# NSW Mangrove Creek Bass



## Guest (Mar 14, 2013)

Jeepers Occy! A trip report! I'll look forward to it. Hope you got amongst em.


----------



## Guest (Mar 14, 2013)

Jeepers Occy! A trip report! I'll look forward to it. Hope you got amongst em.


----------



## Guest (Mar 14, 2013)

Nice report Occy. Gotta love the wild bass on the surface. The strikes are always so impressive.


----------



## whiskymac (Sep 11, 2012)

30 years back before they extended the freeway we use to fish just upstream of the road. We would scrub bash our way into the opposite side of the creek from were we intended to fish that night and put some broadsheet paper up in the trees.

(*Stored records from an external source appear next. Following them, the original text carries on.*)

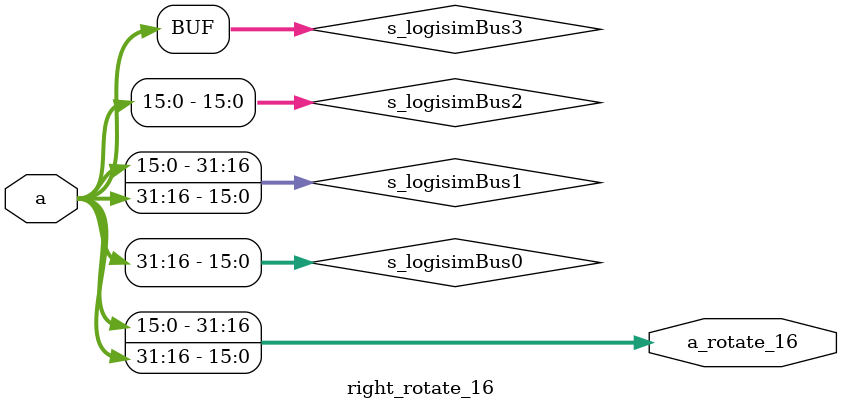
<source format=v>
/******************************************************************************
 ** Logisim-evolution goes FPGA automatic generated Verilog code             **
 ** https://github.com/logisim-evolution/                                    **
 **                                                                          **
 ** Component : right_rotate_16                                              **
 **                                                                          **
 *****************************************************************************/

module right_rotate_16( a,
                        a_rotate_16 );

   /*******************************************************************************
   ** The inputs are defined here                                                **
   *******************************************************************************/
   input [31:0] a;

   /*******************************************************************************
   ** The outputs are defined here                                               **
   *******************************************************************************/
   output [31:0] a_rotate_16;

   /*******************************************************************************
   ** The wires are defined here                                                 **
   *******************************************************************************/
   wire [15:0] s_logisimBus0;
   wire [31:0] s_logisimBus1;
   wire [15:0] s_logisimBus2;
   wire [31:0] s_logisimBus3;

   /*******************************************************************************
   ** The module functionality is described here                                 **
   *******************************************************************************/

   /*******************************************************************************
   ** Here all wiring is defined                                                 **
   *******************************************************************************/
   assign s_logisimBus0[0]  = s_logisimBus3[16];
   assign s_logisimBus0[10] = s_logisimBus3[26];
   assign s_logisimBus0[11] = s_logisimBus3[27];
   assign s_logisimBus0[12] = s_logisimBus3[28];
   assign s_logisimBus0[13] = s_logisimBus3[29];
   assign s_logisimBus0[14] = s_logisimBus3[30];
   assign s_logisimBus0[15] = s_logisimBus3[31];
   assign s_logisimBus0[1]  = s_logisimBus3[17];
   assign s_logisimBus0[2]  = s_logisimBus3[18];
   assign s_logisimBus0[3]  = s_logisimBus3[19];
   assign s_logisimBus0[4]  = s_logisimBus3[20];
   assign s_logisimBus0[5]  = s_logisimBus3[21];
   assign s_logisimBus0[6]  = s_logisimBus3[22];
   assign s_logisimBus0[7]  = s_logisimBus3[23];
   assign s_logisimBus0[8]  = s_logisimBus3[24];
   assign s_logisimBus0[9]  = s_logisimBus3[25];
   assign s_logisimBus1[0]  = s_logisimBus0[0];
   assign s_logisimBus1[10] = s_logisimBus0[10];
   assign s_logisimBus1[11] = s_logisimBus0[11];
   assign s_logisimBus1[12] = s_logisimBus0[12];
   assign s_logisimBus1[13] = s_logisimBus0[13];
   assign s_logisimBus1[14] = s_logisimBus0[14];
   assign s_logisimBus1[15] = s_logisimBus0[15];
   assign s_logisimBus1[16] = s_logisimBus2[0];
   assign s_logisimBus1[17] = s_logisimBus2[1];
   assign s_logisimBus1[18] = s_logisimBus2[2];
   assign s_logisimBus1[19] = s_logisimBus2[3];
   assign s_logisimBus1[1]  = s_logisimBus0[1];
   assign s_logisimBus1[20] = s_logisimBus2[4];
   assign s_logisimBus1[21] = s_logisimBus2[5];
   assign s_logisimBus1[22] = s_logisimBus2[6];
   assign s_logisimBus1[23] = s_logisimBus2[7];
   assign s_logisimBus1[24] = s_logisimBus2[8];
   assign s_logisimBus1[25] = s_logisimBus2[9];
   assign s_logisimBus1[26] = s_logisimBus2[10];
   assign s_logisimBus1[27] = s_logisimBus2[11];
   assign s_logisimBus1[28] = s_logisimBus2[12];
   assign s_logisimBus1[29] = s_logisimBus2[13];
   assign s_logisimBus1[2]  = s_logisimBus0[2];
   assign s_logisimBus1[30] = s_logisimBus2[14];
   assign s_logisimBus1[31] = s_logisimBus2[15];
   assign s_logisimBus1[3]  = s_logisimBus0[3];
   assign s_logisimBus1[4]  = s_logisimBus0[4];
   assign s_logisimBus1[5]  = s_logisimBus0[5];
   assign s_logisimBus1[6]  = s_logisimBus0[6];
   assign s_logisimBus1[7]  = s_logisimBus0[7];
   assign s_logisimBus1[8]  = s_logisimBus0[8];
   assign s_logisimBus1[9]  = s_logisimBus0[9];
   assign s_logisimBus2[0]  = s_logisimBus3[0];
   assign s_logisimBus2[10] = s_logisimBus3[10];
   assign s_logisimBus2[11] = s_logisimBus3[11];
   assign s_logisimBus2[12] = s_logisimBus3[12];
   assign s_logisimBus2[13] = s_logisimBus3[13];
   assign s_logisimBus2[14] = s_logisimBus3[14];
   assign s_logisimBus2[15] = s_logisimBus3[15];
   assign s_logisimBus2[1]  = s_logisimBus3[1];
   assign s_logisimBus2[2]  = s_logisimBus3[2];
   assign s_logisimBus2[3]  = s_logisimBus3[3];
   assign s_logisimBus2[4]  = s_logisimBus3[4];
   assign s_logisimBus2[5]  = s_logisimBus3[5];
   assign s_logisimBus2[6]  = s_logisimBus3[6];
   assign s_logisimBus2[7]  = s_logisimBus3[7];
   assign s_logisimBus2[8]  = s_logisimBus3[8];
   assign s_logisimBus2[9]  = s_logisimBus3[9];

   /*******************************************************************************
   ** Here all input connections are defined                                     **
   *******************************************************************************/
   assign s_logisimBus3[31:0] = a;

   /*******************************************************************************
   ** Here all output connections are defined                                    **
   *******************************************************************************/
   assign a_rotate_16 = s_logisimBus1[31:0];

endmodule

</source>
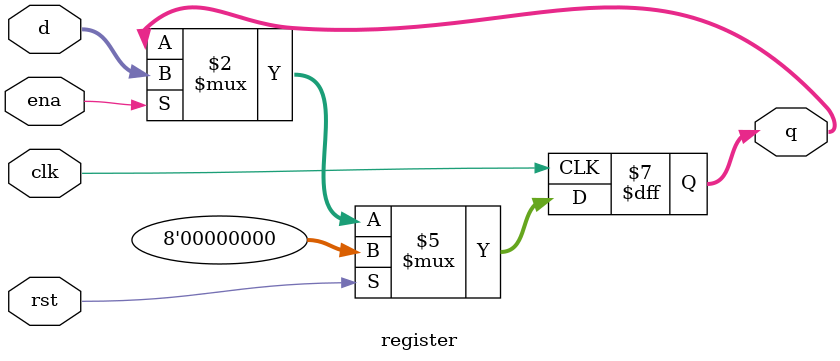
<source format=v>
`timescale 1ns / 1ps
`default_nettype none //helps catch typo-related bugs
module register(clk,d,q, rst, ena);

	//parameter definitions
	parameter N = 8;

	//port definitions - customize for different bit widths
	input  wire clk, rst, ena;
	input  wire [N-1:0] d;
	output reg  [N-1:0] q; //reg type means that you can put in an always block
	
	always @(posedge clk) begin
		if(rst) begin
			q <= 0;
		end
		else begin
			if(ena) begin
				q <= d;  //non-blocking-assignment operator - in english the "becomes" operator
				// q "becomes" d @ the posedge of the clock
			end
		end		
	end

endmodule
`default_nettype wire //some Xilinx IP requires that the default_nettype be set to wire

</source>
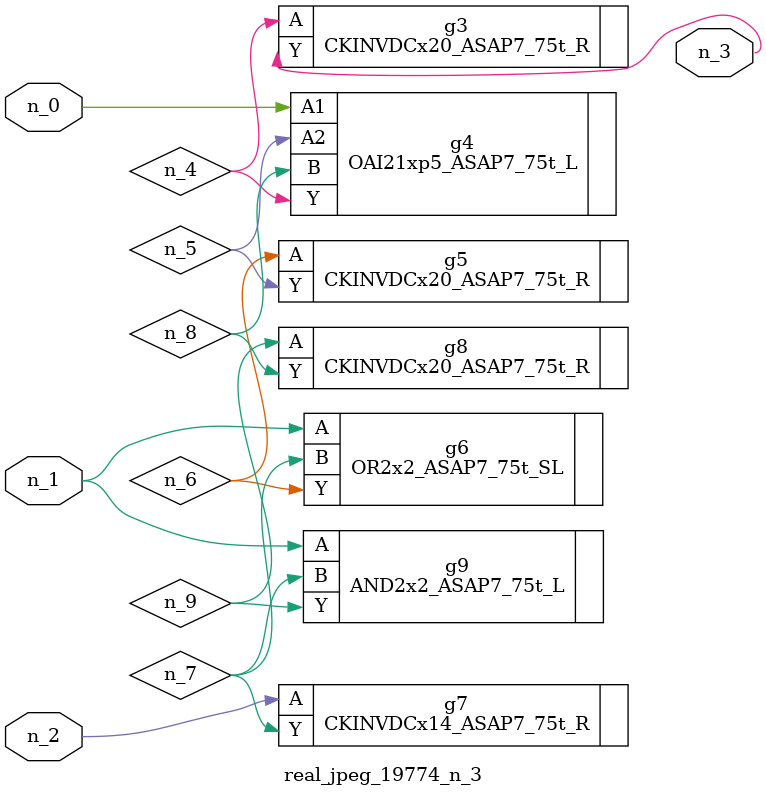
<source format=v>
module real_jpeg_19774_n_3 (n_1, n_0, n_2, n_3);

input n_1;
input n_0;
input n_2;

output n_3;

wire n_5;
wire n_8;
wire n_4;
wire n_6;
wire n_7;
wire n_9;

OAI21xp5_ASAP7_75t_L g4 ( 
.A1(n_0),
.A2(n_5),
.B(n_8),
.Y(n_4)
);

OR2x2_ASAP7_75t_SL g6 ( 
.A(n_1),
.B(n_7),
.Y(n_6)
);

AND2x2_ASAP7_75t_L g9 ( 
.A(n_1),
.B(n_7),
.Y(n_9)
);

CKINVDCx14_ASAP7_75t_R g7 ( 
.A(n_2),
.Y(n_7)
);

CKINVDCx20_ASAP7_75t_R g3 ( 
.A(n_4),
.Y(n_3)
);

CKINVDCx20_ASAP7_75t_R g5 ( 
.A(n_6),
.Y(n_5)
);

CKINVDCx20_ASAP7_75t_R g8 ( 
.A(n_9),
.Y(n_8)
);


endmodule
</source>
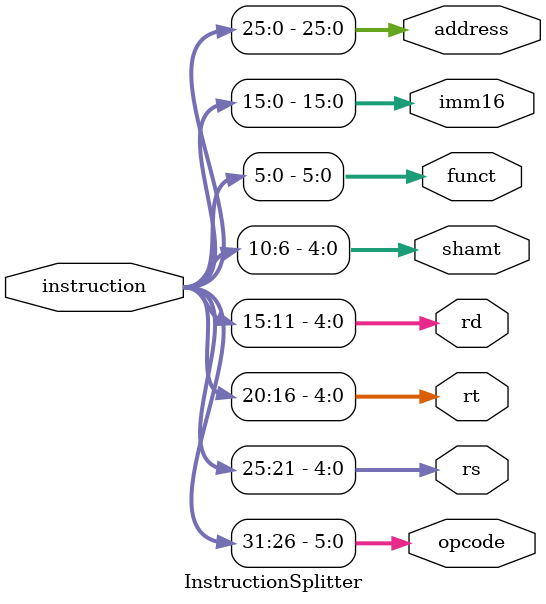
<source format=v>
`timescale 1ns / 1ps
module InstructionSplitter(
    input [31:0] instruction,
    output [5:0] opcode,
    output [4:0] rs,
    output [4:0] rt,
    output [4:0] rd,
    output [4:0] shamt,
    output [5:0] funct,
    output [15:0] imm16,
    output [25:0] address
    );
assign opcode = instruction[31:26];
assign rs = instruction[25:21];
assign rt = instruction[20:16];
assign rd = instruction[15:11];
assign shamt = instruction[10:6];
assign funct = instruction[5:0];
assign imm16 = instruction[15:0];
assign address = instruction[25:0];

endmodule

</source>
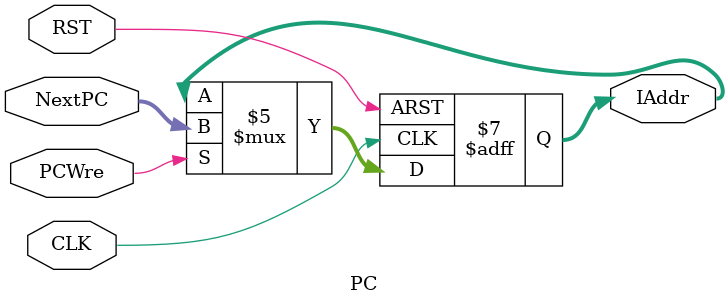
<source format=v>
module PC(
	input CLK,
	input RST,
	input [31:0] NextPC,
	input PCWre,
	output reg [31:0] IAddr
);
	initial IAddr<=0;
	always @(posedge CLK or negedge RST) begin 
		if(RST==0) IAddr<=0;
		else if(PCWre)  IAddr<=NextPC;
		else IAddr<=IAddr;
	end
endmodule
</source>
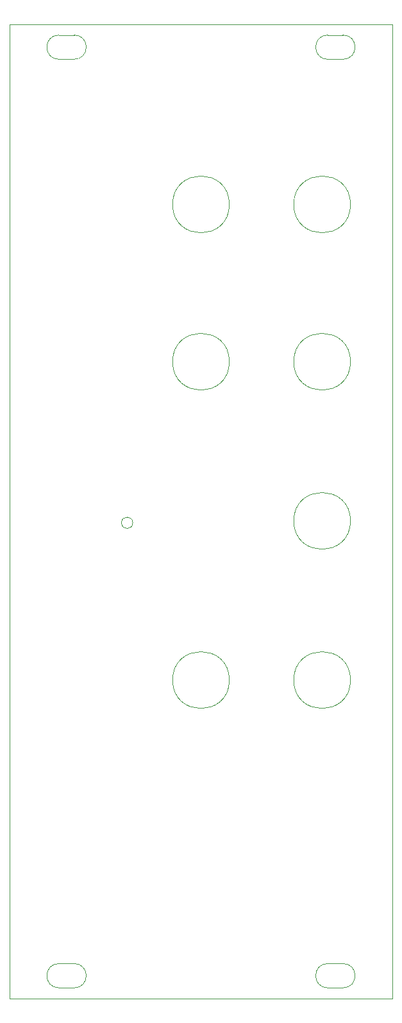
<source format=gbr>
G04 #@! TF.GenerationSoftware,KiCad,Pcbnew,(5.1.5-0)*
G04 #@! TF.CreationDate,2021-01-20T17:48:20-08:00*
G04 #@! TF.ProjectId,vcadsr,76636164-7372-42e6-9b69-6361645f7063,rev?*
G04 #@! TF.SameCoordinates,Original*
G04 #@! TF.FileFunction,Profile,NP*
%FSLAX46Y46*%
G04 Gerber Fmt 4.6, Leading zero omitted, Abs format (unit mm)*
G04 Created by KiCad (PCBNEW (5.1.5-0)) date 2021-01-20 17:48:20*
%MOMM*%
%LPD*%
G04 APERTURE LIST*
%ADD10C,0.050000*%
G04 APERTURE END LIST*
D10*
X16250000Y-65750000D02*
G75*
G03X16250000Y-65750000I-750000J0D01*
G01*
X45000000Y-86500000D02*
G75*
G03X45000000Y-86500000I-3750000J0D01*
G01*
X29000000Y-86500000D02*
G75*
G03X29000000Y-86500000I-3750000J0D01*
G01*
X45000000Y-44500000D02*
G75*
G03X45000000Y-44500000I-3750000J0D01*
G01*
X29000000Y-44500000D02*
G75*
G03X29000000Y-44500000I-3750000J0D01*
G01*
X45000000Y-65500000D02*
G75*
G03X45000000Y-65500000I-3750000J0D01*
G01*
X45000000Y-23750000D02*
G75*
G03X45000000Y-23750000I-3750000J0D01*
G01*
X29000000Y-23750000D02*
G75*
G03X29000000Y-23750000I-3750000J0D01*
G01*
X8500000Y-123900000D02*
G75*
G02X8500000Y-127100000I0J-1600000D01*
G01*
X6500000Y-123900000D02*
X8500000Y-123900000D01*
X6500000Y-127100000D02*
G75*
G02X6500000Y-123900000I0J1600000D01*
G01*
X6500000Y-127100000D02*
X8500000Y-127100000D01*
X8500000Y-1400000D02*
G75*
G02X8500000Y-4600000I0J-1600000D01*
G01*
X6500000Y-1400000D02*
X8500000Y-1400000D01*
X6500000Y-4600000D02*
G75*
G02X6500000Y-1400000I0J1600000D01*
G01*
X6500000Y-4600000D02*
X8500000Y-4600000D01*
X44000000Y-123900000D02*
G75*
G02X44000000Y-127100000I0J-1600000D01*
G01*
X42000000Y-123900000D02*
X44000000Y-123900000D01*
X42000000Y-127100000D02*
G75*
G02X42000000Y-123900000I0J1600000D01*
G01*
X42000000Y-127100000D02*
X44000000Y-127100000D01*
X42000000Y-1400000D02*
X44000000Y-1400000D01*
X42000000Y-4600000D02*
X44000000Y-4600000D01*
X42000000Y-4600000D02*
G75*
G02X42000000Y-1400000I0J1600000D01*
G01*
X44000000Y-1400000D02*
G75*
G02X44000000Y-4600000I0J-1600000D01*
G01*
X0Y-128500000D02*
X0Y0D01*
X50500000Y-128500000D02*
X0Y-128500000D01*
X50500000Y0D02*
X50500000Y-128500000D01*
X0Y0D02*
X50500000Y0D01*
M02*

</source>
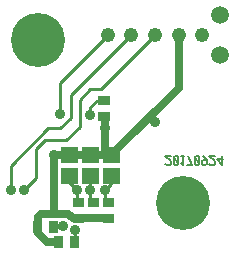
<source format=gbr>
G04 start of page 3 for group 1 idx 1 *
G04 Title: encoder, bottom *
G04 Creator: pcb 20140316 *
G04 CreationDate: Mon 25 Sep 2017 03:55:45 AM GMT UTC *
G04 For: brian *
G04 Format: Gerber/RS-274X *
G04 PCB-Dimensions (mil): 1250.00 1300.00 *
G04 PCB-Coordinate-Origin: lower left *
%MOIN*%
%FSLAX25Y25*%
%LNBOTTOM*%
%ADD37C,0.1285*%
%ADD36C,0.0437*%
%ADD35C,0.0279*%
%ADD34C,0.0200*%
%ADD33C,0.0360*%
%ADD32R,0.0274X0.0274*%
%ADD31R,0.0512X0.0512*%
%ADD30R,0.0295X0.0295*%
%ADD29C,0.1800*%
%ADD28C,0.0597*%
%ADD27C,0.0480*%
%ADD26C,0.0060*%
%ADD25C,0.0250*%
%ADD24C,0.0100*%
G54D24*X104748Y107500D02*X104500Y107252D01*
X81126Y107500D02*X81000Y107374D01*
G54D25*X96874Y89960D02*Y107500D01*
G54D24*X72500Y56000D02*X74500Y58000D01*
Y60457D01*
X73500Y51559D02*X72500Y52559D01*
Y56000D01*
X67500Y52559D02*Y60457D01*
X60500D02*Y58500D01*
G54D25*X55500Y67500D02*Y48000D01*
G54D24*X60500Y58500D02*X63000Y56000D01*
Y52059D02*Y56000D01*
X68500Y51559D02*X67500Y52559D01*
G54D25*X73500Y46441D02*X61559D01*
X74500Y67543D02*X60500D01*
G54D24*X63500Y51559D02*X63000Y52059D01*
X62059Y38500D02*X62500Y38941D01*
Y42500D01*
G54D25*X61559Y46441D02*X60000Y48000D01*
G54D24*X58500Y44000D02*X58000Y43500D01*
X55059D01*
G54D25*X60000Y48000D02*X51000D01*
X49941Y46941D01*
G54D24*X49500Y60000D02*X45500Y56000D01*
G54D25*X49941Y46941D02*Y41559D01*
X53000Y38500D01*
X56941D01*
X89000Y78500D02*X87228Y80272D01*
X74457Y67543D02*X96874Y89960D01*
G54D24*X57300Y91548D02*X73252Y107500D01*
X89000D02*X71000Y89500D01*
X81126Y107500D02*X61000Y87374D01*
G54D25*X72000Y80441D02*X72500Y79941D01*
G54D24*X67500Y81000D02*Y83500D01*
X69559Y85559D01*
X72000D01*
X64000Y86000D02*Y77000D01*
G54D25*X72500Y67543D02*Y79941D01*
G54D24*X57300Y81100D02*Y91548D01*
X71000Y89500D02*X67500D01*
X64000Y86000D01*
X61000Y87374D02*Y80000D01*
X57500Y76500D01*
X53500D01*
X64000Y77000D02*X59500Y72500D01*
X52500D02*X49500Y69500D01*
X53500Y76500D02*X41000Y64000D01*
Y56000D01*
X49500Y69500D02*Y60000D01*
G54D25*X55500Y67500D02*X55543Y67543D01*
X60457D01*
G54D24*X59500Y72500D02*X52500D01*
G54D25*X55457Y67543D02*X55500Y67500D01*
G54D26*X92500Y64610D02*X92870Y64240D01*
X93980D01*
X94350Y64610D01*
Y65350D01*
X92500Y67200D02*X94350Y65350D01*
X92500Y67200D02*X94350D01*
X95238Y66830D02*X95608Y67200D01*
X95238Y64610D02*Y66830D01*
Y64610D02*X95608Y64240D01*
X96348D01*
X96718Y64610D01*
Y66830D01*
X96348Y67200D02*X96718Y66830D01*
X95608Y67200D02*X96348D01*
X95238Y66460D02*X96718Y64980D01*
X97606Y64832D02*X98198Y64240D01*
Y67200D01*
X97606D02*X98716D01*
X99974D02*X101454Y64240D01*
X99604D02*X101454D01*
X102342Y66830D02*X102712Y67200D01*
X102342Y64610D02*Y66830D01*
Y64610D02*X102712Y64240D01*
X103452D01*
X103822Y64610D01*
Y66830D01*
X103452Y67200D02*X103822Y66830D01*
X102712Y67200D02*X103452D01*
X102342Y66460D02*X103822Y64980D01*
X105080Y67200D02*X106190Y65720D01*
Y64610D02*Y65720D01*
X105820Y64240D02*X106190Y64610D01*
X105080Y64240D02*X105820D01*
X104710Y64610D02*X105080Y64240D01*
X104710Y64610D02*Y65350D01*
X105080Y65720D01*
X106190D01*
X107078Y64610D02*X107448Y64240D01*
X108558D01*
X108928Y64610D01*
Y65350D01*
X107078Y67200D02*X108928Y65350D01*
X107078Y67200D02*X108928D01*
X109816Y66090D02*X111296Y64240D01*
X109816Y66090D02*X111666D01*
X111296Y64240D02*Y67200D01*
G54D27*X73252Y107500D03*
X81126D03*
X89000D03*
X96874D03*
X104748D03*
G54D28*X110654Y114193D03*
G54D29*X50000Y106000D03*
G54D28*X110654Y100807D03*
G54D29*X98500Y51500D03*
G54D30*X71508Y85559D02*X72492D01*
X71508Y80441D02*X72492D01*
X73008Y51559D02*X73992D01*
G54D31*X74107Y60457D02*X74893D01*
G54D30*X63008Y51559D02*X63992D01*
X68008D02*X68992D01*
X73008Y46441D02*X73992D01*
X63008D02*X63992D01*
G54D32*X68008D02*X68992D01*
G54D31*X74107Y67543D02*X74893D01*
X67107Y60457D02*X67893D01*
X67107Y67543D02*X67893D01*
X60107Y60457D02*X60893D01*
X60107Y67543D02*X60893D01*
G54D30*X55059Y43992D02*Y43008D01*
X49941Y43992D02*Y43008D01*
X62059Y38992D02*Y38008D01*
X56941Y38992D02*Y38008D01*
G54D33*X67500Y56000D03*
X72500D03*
X63000D03*
X62500Y42500D03*
X58500Y44000D03*
X67500Y81000D03*
X89000Y78500D03*
X72500Y76500D03*
X57300Y81100D03*
X55500Y67500D03*
X45500Y56000D03*
X41000D03*
G54D34*G54D35*G54D36*G54D37*G54D36*G54D37*M02*

</source>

We would come back that night with jitterbugs or similar surface lures. Dark nights were best, we could just make out our targets on the other side of the creek. It was all blind fishing with the ears doing the listening and remember to pause until you felt the weight before lifting the rod. Exciting fishing. I moved away about thirty odd years ago and tried to find the spot a while back but think the freeway has run over it. Pity.


----------



## Zilch (Oct 10, 2011)

Stunning location !

Suspect any fish from their would be a bonus 

PS. 2nd photo, 9.9 out of 10 ; last photo 10 out of 10 (envious)

Steve


----------



## Dodge (Oct 12, 2005)

Enjoyable read occy, and good you found a couple of bass mate.

That old cruiser in the last pic sure some real character, and reckon the owner would have a million yarns over a couple of coldies.


----------